Text section>
Regulator's Report Release

RELEASE TURNAROUND: REFORM AGENDA FOR ’S ENVIRONMENTAL REGULATORS

The Centre for Science and Environment recently published a report on the state of India’s environmental regulatory institutions and its reform agenda.

 

The report primarily deals with the environmental regulators’ capacity and performance in monitoring and enforcing laws, rules and regulations in the country. We have also conducted an on-line opinion poll of industry and civil society organisations to know their perceptions about the performance of the pollution control boards.

The report and its recommendations were discussed on 17th August, 2009 at a meeting in which Chairpersons and Member Secretaries of 20 pollution control boards participated.  The report finds the following:

 

  1. Our assessment is that the pollution control boards do not have capacity - financial and human - to implement compliance and enforcement programmes in the country. There is no credible deterrence for non-compliance, as pollution control boards conduct few inspections, undertake fewer monitoring and sample collection and initiate enforcement action against even fewer companies.

  2. There is no standard definition, guideline or manual for what constitutes inspection, compliance and enforcement in the country – different state pollution control boards interpret it differently. The result is that no one can say what proportion of the regulatory basket in the country is complying with standards.

  3. The worst part is that there is no mechanism in place to hold pollution control boards accountable for non-performance – we have not defined any success or failure standards for them. The result is that people have by and large lost faith in the capability of the pollution control boards in improving environmental quality in the country.

  4. Our assessment also shows that though the area of pollution monitoring and enforcement has become highly specialised, there is no structured programme in place to upgrade the knowledge and skills of the scientific and technical personnel of the pollution control boards. No national minimum training requirement has been prescribed and a very small proportion of the staff actually avail any training. The result is, there is a huge knowledge and skill gap in the pollution control boards.

Work to complete>
(a) Count how many rows below contain the word "each", with case taken into account, and give only that number.
(b) Carry on the text on India's environmental regulators, starting right after its last sentence.
The text on India's environmental regulators and the rows that come after it are unrelated material.

[Records from a data source]
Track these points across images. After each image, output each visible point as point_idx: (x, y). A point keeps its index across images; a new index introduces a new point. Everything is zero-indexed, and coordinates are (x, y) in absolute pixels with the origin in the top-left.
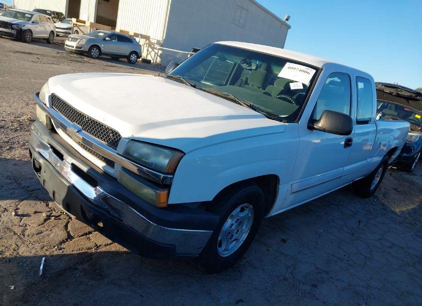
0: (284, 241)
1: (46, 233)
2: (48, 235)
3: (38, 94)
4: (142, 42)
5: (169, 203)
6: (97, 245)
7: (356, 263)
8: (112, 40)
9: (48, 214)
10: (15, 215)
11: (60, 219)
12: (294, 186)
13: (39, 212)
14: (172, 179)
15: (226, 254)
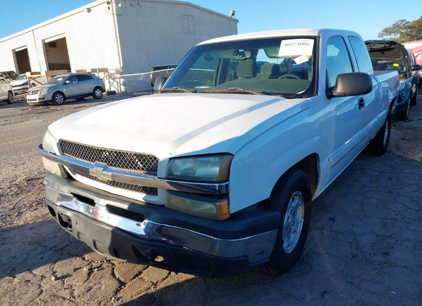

Your responses>
(a) 1

(b)
Based on the assessment we have come out with a reform agenda which recommends the following:

  • Introduce a national-level guideline to indicate staff requirements based on the characteristics of the regulatory basket and the expanding role of the pollution control boards;
  • Develop and disseminate standard guidance manuals on different facets of inspection, compliance and enforcement for different statutes/regulations and apply it uniformly across the country;

  • Develop and implement priority and targeted programmes for compliance and enforcement for the small-scale sector which should include compliance assistance as well as credible deterrence for non-compliance;

  • Institutionalise the process and procedure to use self-monitoring, self-recordkeeping, and self-reporting data for compliance enforcement. Make the self-monitored data public to allow greater public scrutiny of the performance of the industries as well of the pollution control boards;

  • Institutionalise an appropriate civil administrative authority within pollution control boards to directly impose financial penalties on companies for certain categories of violation;
  • Develop a uniform nation-wide computerised system to collect, collate and disseminate monitoring, inspection, compliance and enforcement data;
  • Set up a mechanism to upgrade knowledge and skills of the staffs of pollution control boards at all level. Prescribe a national minimum training requirement for new recruits and mid-career training for the middle-level and senior officers.

This assessment we believe is critical as the country faces new and even more urgent environmental challenges.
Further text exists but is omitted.